Bullish forecast for 2025 with a base case of 8-12% and finest case of 12-20%.
This week’s softer inflation readings from PPI and CPI eliminated a number of the market’s fears that sticky inflation would trigger the Fed to hike charges. The ten-12 months yield could have peaked right here within the close to time period a minimum of as shares had their largest one-day rally for the reason that day after the election. Shares seem to have discovered help across the election breakout hole round S&P 500 5,775.Reviewing the information related to each the DJIA December Low indicator and the January Indicator Trifecta we discovered that there have been solely 4 different prior years that had a down Santa Claus Rally, a shut beneath the prior DJIA December closing low and constructive First 5 Days and/or January Barometer: 1980 each FFD and JB up, S&P 25.8%, 1991 FFD down, JB up, S&P 26.3%, 1993 FFD down, JB up, S&P 7.1% and 1994 FFD and JB each up, S&P -1.5%.

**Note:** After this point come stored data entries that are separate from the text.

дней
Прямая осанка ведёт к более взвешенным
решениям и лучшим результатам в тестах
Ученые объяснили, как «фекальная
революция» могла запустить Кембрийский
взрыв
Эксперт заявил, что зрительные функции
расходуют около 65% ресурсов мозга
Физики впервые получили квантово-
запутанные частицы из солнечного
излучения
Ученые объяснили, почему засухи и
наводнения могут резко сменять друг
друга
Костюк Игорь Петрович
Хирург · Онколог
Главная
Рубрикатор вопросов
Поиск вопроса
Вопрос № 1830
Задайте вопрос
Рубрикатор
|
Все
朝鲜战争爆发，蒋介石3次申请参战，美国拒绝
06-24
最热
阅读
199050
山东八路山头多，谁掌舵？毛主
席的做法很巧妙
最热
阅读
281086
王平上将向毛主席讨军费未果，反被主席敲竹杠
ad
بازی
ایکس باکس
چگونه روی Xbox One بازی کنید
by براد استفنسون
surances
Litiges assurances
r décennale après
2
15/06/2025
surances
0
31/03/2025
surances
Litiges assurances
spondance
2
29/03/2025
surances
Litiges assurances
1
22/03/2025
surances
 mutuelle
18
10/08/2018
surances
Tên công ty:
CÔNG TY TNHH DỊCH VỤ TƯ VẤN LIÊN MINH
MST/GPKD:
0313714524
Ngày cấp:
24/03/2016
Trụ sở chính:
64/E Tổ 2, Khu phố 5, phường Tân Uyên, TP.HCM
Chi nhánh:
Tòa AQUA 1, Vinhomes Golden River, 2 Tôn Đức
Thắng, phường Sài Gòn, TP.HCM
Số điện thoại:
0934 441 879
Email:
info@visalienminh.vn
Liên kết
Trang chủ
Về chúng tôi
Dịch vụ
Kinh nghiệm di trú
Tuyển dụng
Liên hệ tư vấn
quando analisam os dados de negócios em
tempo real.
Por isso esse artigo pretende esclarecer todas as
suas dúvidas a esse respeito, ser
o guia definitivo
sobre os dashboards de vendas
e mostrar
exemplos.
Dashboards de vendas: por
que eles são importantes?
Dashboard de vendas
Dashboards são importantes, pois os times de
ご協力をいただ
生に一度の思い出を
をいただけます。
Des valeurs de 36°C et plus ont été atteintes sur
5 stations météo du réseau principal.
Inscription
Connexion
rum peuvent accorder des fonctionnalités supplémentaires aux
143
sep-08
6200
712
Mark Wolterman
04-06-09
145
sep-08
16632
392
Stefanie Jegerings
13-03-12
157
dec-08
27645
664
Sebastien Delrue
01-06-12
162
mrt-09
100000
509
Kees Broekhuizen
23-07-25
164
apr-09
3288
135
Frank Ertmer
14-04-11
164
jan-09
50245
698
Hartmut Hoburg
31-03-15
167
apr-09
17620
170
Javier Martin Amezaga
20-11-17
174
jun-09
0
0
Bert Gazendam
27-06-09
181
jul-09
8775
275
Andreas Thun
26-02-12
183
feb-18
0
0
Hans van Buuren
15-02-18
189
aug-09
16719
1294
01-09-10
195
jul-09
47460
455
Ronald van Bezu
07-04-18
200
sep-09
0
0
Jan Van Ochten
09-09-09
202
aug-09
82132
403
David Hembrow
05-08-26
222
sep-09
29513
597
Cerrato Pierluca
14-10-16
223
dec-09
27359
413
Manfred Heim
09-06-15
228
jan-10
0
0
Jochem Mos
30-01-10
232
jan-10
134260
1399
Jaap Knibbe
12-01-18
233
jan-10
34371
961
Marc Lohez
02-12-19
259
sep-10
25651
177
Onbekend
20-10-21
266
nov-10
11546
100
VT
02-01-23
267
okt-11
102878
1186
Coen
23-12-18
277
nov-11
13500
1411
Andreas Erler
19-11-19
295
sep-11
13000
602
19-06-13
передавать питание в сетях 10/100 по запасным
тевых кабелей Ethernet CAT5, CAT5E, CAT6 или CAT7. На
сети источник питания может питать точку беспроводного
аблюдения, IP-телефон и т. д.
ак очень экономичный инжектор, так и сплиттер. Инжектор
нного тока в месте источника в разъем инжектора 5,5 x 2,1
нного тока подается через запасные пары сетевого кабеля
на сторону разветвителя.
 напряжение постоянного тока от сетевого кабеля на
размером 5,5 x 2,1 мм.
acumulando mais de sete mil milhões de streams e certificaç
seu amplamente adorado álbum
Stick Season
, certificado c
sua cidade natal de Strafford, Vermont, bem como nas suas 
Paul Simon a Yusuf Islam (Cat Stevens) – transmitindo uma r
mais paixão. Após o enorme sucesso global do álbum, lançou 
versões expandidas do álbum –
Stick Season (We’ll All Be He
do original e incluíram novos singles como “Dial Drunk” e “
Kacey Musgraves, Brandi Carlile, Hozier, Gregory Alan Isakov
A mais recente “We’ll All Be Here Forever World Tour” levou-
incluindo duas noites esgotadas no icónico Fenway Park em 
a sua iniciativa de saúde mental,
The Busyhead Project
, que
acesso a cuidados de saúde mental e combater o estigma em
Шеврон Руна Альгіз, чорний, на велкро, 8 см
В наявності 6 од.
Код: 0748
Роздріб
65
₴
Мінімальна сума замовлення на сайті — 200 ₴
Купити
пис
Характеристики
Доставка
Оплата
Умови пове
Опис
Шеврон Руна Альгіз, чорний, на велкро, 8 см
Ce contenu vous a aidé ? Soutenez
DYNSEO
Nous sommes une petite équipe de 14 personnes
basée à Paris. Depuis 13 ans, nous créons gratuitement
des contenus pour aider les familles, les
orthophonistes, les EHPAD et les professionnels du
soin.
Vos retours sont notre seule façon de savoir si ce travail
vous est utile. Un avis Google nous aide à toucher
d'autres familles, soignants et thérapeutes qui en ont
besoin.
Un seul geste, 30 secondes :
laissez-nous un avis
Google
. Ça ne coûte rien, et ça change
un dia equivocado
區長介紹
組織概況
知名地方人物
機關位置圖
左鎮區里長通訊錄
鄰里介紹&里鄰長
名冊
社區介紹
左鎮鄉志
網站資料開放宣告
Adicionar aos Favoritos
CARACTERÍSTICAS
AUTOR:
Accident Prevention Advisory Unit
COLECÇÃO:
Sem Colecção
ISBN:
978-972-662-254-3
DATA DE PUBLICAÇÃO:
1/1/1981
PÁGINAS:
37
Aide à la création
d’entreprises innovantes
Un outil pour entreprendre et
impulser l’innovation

Within the above chart of the 30 buying and selling days earlier than and the 60 buying and selling days after DJIA closed beneath its December closing low we now have break up the earlier 38 DJIA December low crossings into 4 teams together with 2025 as of yesterday’s shut (January 15) for comparability. With simply 4 occurrences, years like 2025 have been second finest on common with 1994 the large drag. The very best efficiency was noticed by the years that had the smallest decline after DJIA closed beneath its December low. Years with better than a ten% decline after the cross had the weakest efficiency. Most significantly, it seems the faster DJIA recovers after crossing beneath its December low, the higher its efficiency was. DJIA’s fast rebound this yr off the December low crossing is encouraging.